▸ PROBLEM DESCRIPTION: Beginning with the line that holds "100 180 688", output every remaining line of the material below exactly, and include none of the pictures.

********

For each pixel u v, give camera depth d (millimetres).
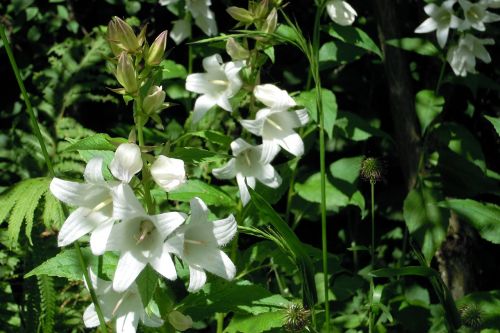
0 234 901
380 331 910
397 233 1090
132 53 710
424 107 964
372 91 1114
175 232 695
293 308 738
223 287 780
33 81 1084
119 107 1174
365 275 1035
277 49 1134
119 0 1149
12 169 1028
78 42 1085
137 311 716
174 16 1173
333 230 1147
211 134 818
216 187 893
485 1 929
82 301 912
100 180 688
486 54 953
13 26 1146
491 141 1112
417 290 1054
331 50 976
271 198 947
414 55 1105
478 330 851
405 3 1082
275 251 916
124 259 683
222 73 856
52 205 805
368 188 1112
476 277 1061
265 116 834
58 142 1033
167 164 700
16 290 978
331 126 888
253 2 855
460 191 1010
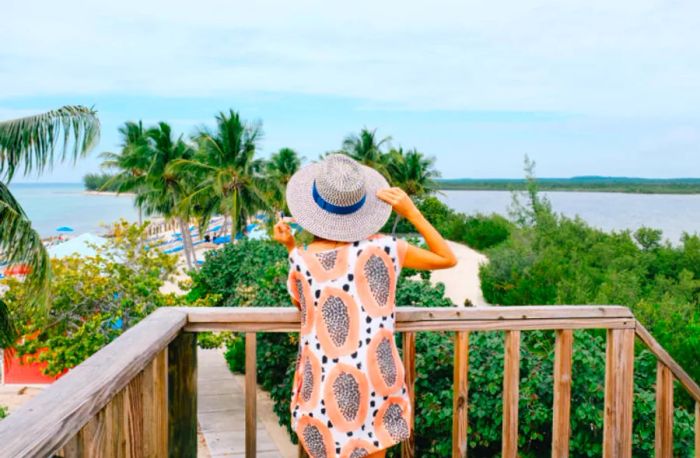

********

▸ EXPECTED ANSWER:
100 180 688
486 54 953
13 26 1146
491 141 1112
417 290 1054
331 50 976
271 198 947
414 55 1105
478 330 851
405 3 1082
275 251 916
124 259 683
222 73 856
52 205 805
368 188 1112
476 277 1061
265 116 834
58 142 1033
167 164 700
16 290 978
331 126 888
253 2 855
460 191 1010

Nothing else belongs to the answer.